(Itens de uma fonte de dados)
......
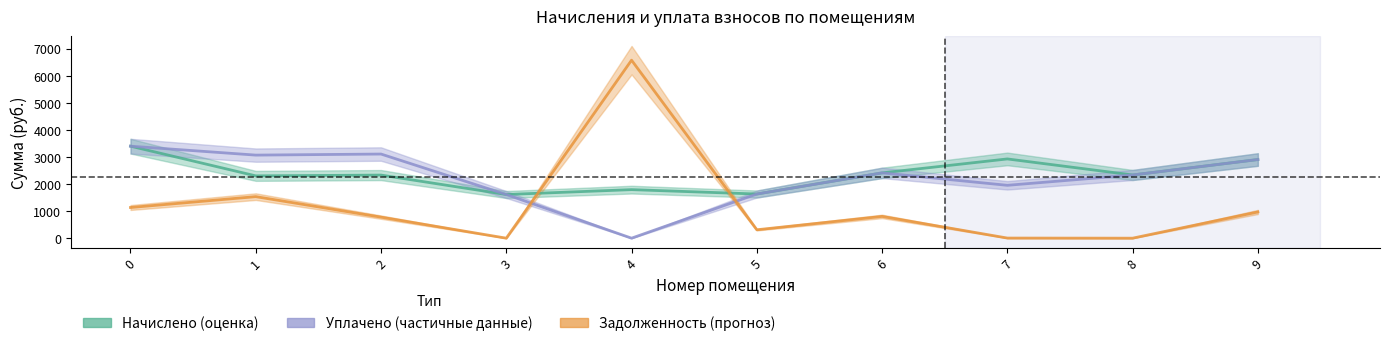

In Уплачено (частичные данные), how many points are higher than both neighbors (excluding endpoints)?

2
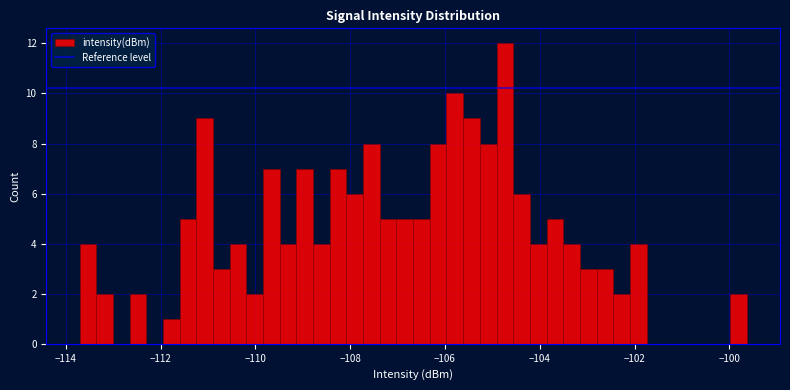

Around what value on the x-axis is the tallest bar? Give the approximate position of its centre, as read against the axis.

-104.8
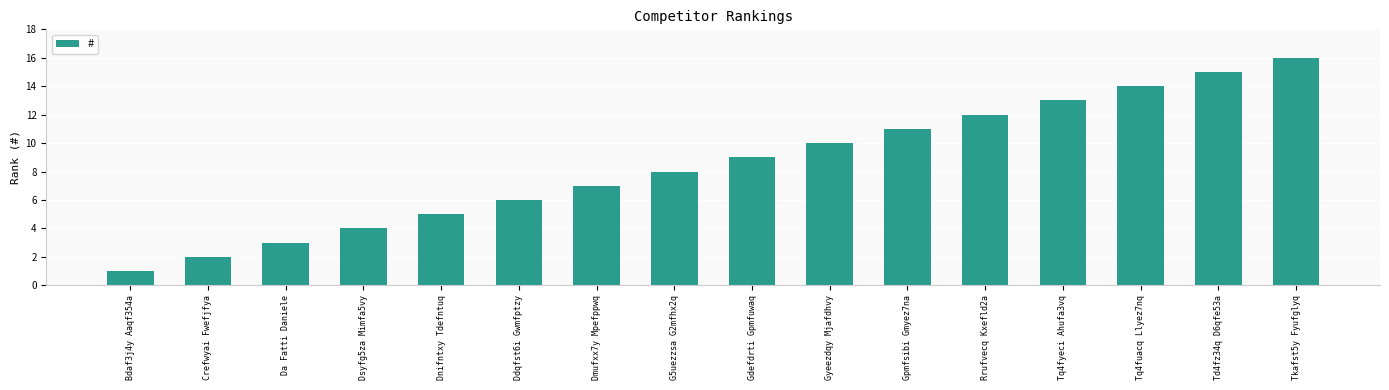

Rank the categories by value from lowest to highest.

Bdaf3j4y Aaqf354a, Crefwyai Fwefjfya, Da Fatti Daniele, Dsyfg5za Mimfa5vy, Dnifntxy Tdefntuq, Ddqfst6i Gwmfptzy, Dmufxx7y Mpefppwq, G5uezzsa G2mfhx2q, Gdefdrti Gpmfuwaq, Gyeezdqy Mjafdhvy, Gpmfsibi Gmyez7na, Rrufvecq Kxefld2a, Tq4fyeci Ahufa3vq, Tq4fuacq Llyez7nq, Td4fz34q D6qfe53a, Tkafst5y Fyufglyq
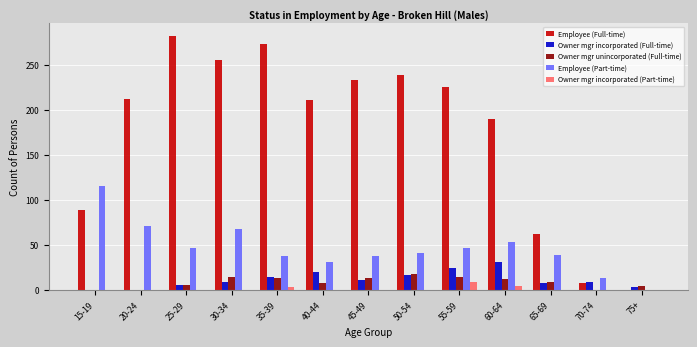

Is the value of Employee (Full-time) at 55-59 greater than the value of Owner mgr incorporated (Full-time) at 20-24?

Yes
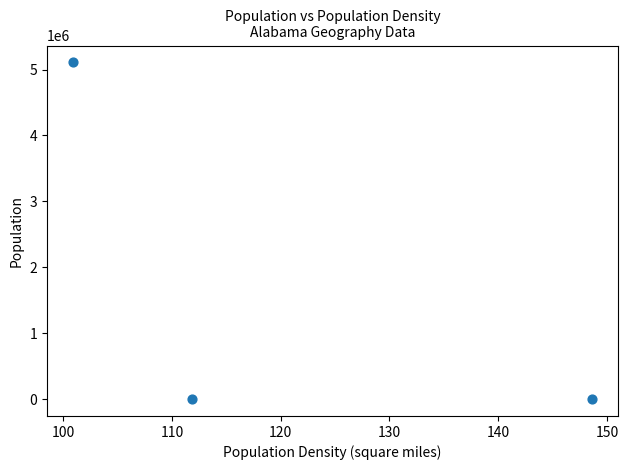

What is the average Y value?

1703704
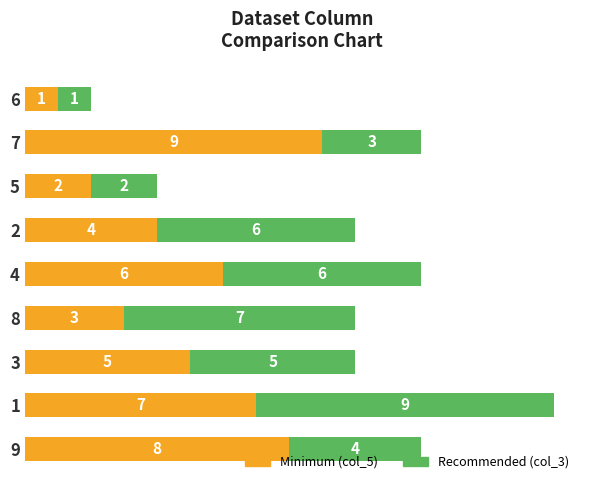

What is the total value across all series at 7?

12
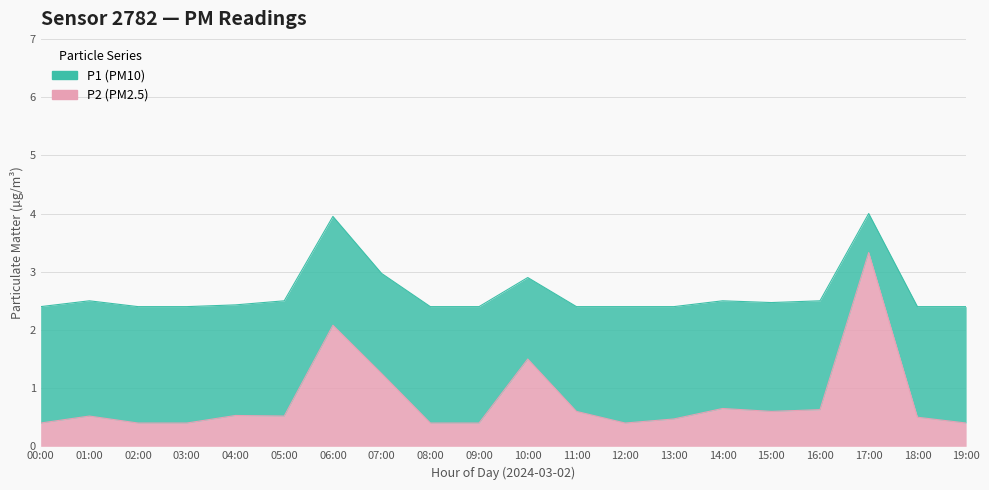

What is the difference between the second highest and minimum values in the P1 series?

1.6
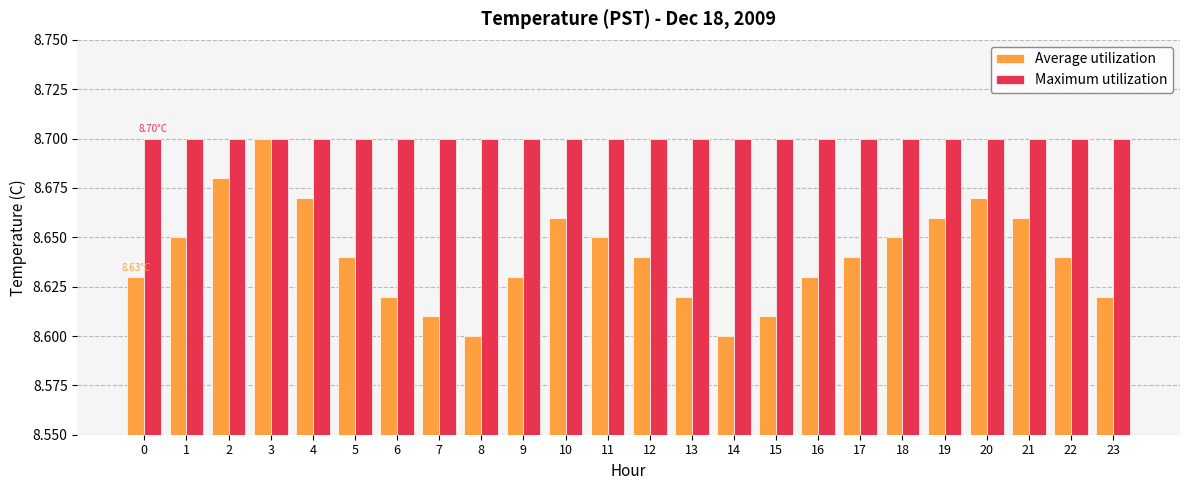

Which series has the largest total across all categories?

Maximum utilization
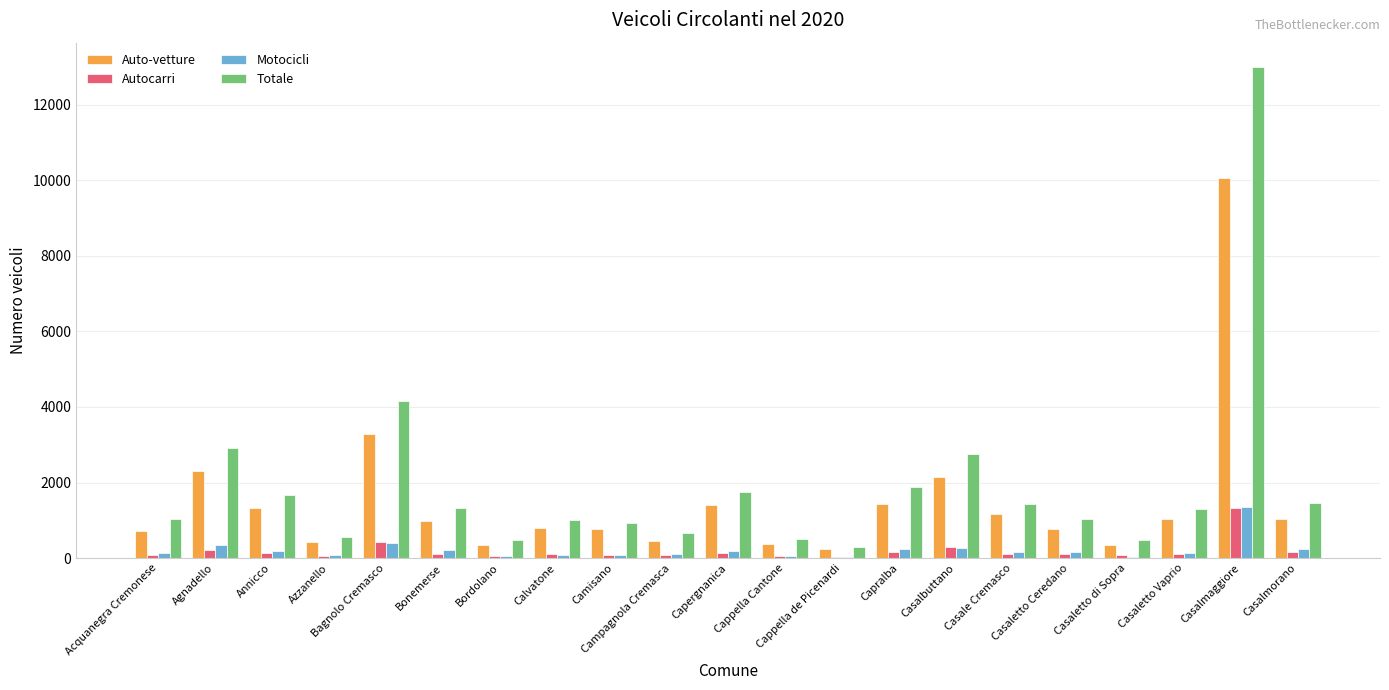

What is the maximum value for Auto-vetture?

10059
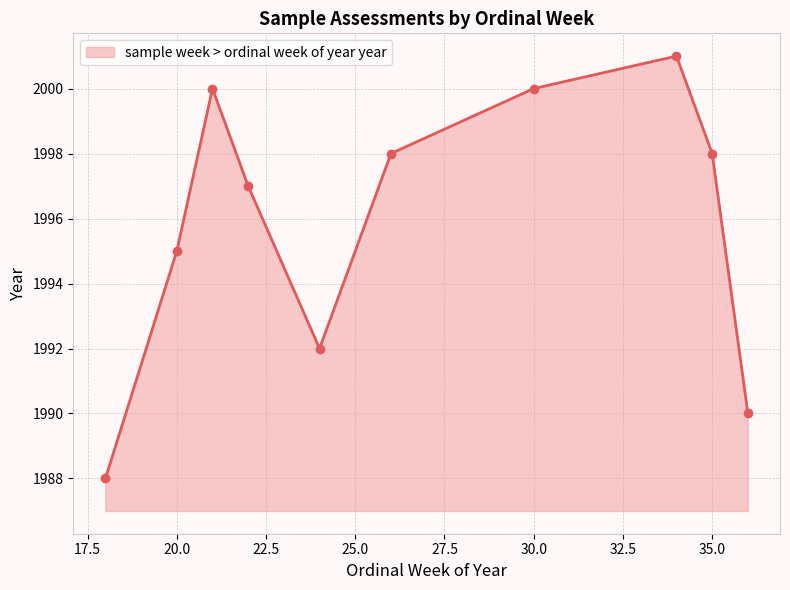

What is the difference between the second highest and second lowest values?

10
......
→ **Tarefa proposta**: Você pode reproduzir todos os itens acima, linha por linha e sem alterar nada, deixando as imagens de fora?

→ **Solução do problema**:
In Уплачено (частичные данные), how many points are higher than both neighbors (excluding endpoints)?

2

Around what value on the x-axis is the tallest bar? Give the approximate position of its centre, as read against the axis.

-104.8

Rank the categories by value from lowest to highest.

Bdaf3j4y Aaqf354a, Crefwyai Fwefjfya, Da Fatti Daniele, Dsyfg5za Mimfa5vy, Dnifntxy Tdefntuq, Ddqfst6i Gwmfptzy, Dmufxx7y Mpefppwq, G5uezzsa G2mfhx2q, Gdefdrti Gpmfuwaq, Gyeezdqy Mjafdhvy, Gpmfsibi Gmyez7na, Rrufvecq Kxefld2a, Tq4fyeci Ahufa3vq, Tq4fuacq Llyez7nq, Td4fz34q D6qfe53a, Tkafst5y Fyufglyq

Is the value of Employee (Full-time) at 55-59 greater than the value of Owner mgr incorporated (Full-time) at 20-24?

Yes

What is the average Y value?

1703704

What is the total value across all series at 7?

12

What is the difference between the second highest and minimum values in the P1 series?

1.6

Which series has the largest total across all categories?

Maximum utilization

What is the maximum value for Auto-vetture?

10059

What is the difference between the second highest and second lowest values?

10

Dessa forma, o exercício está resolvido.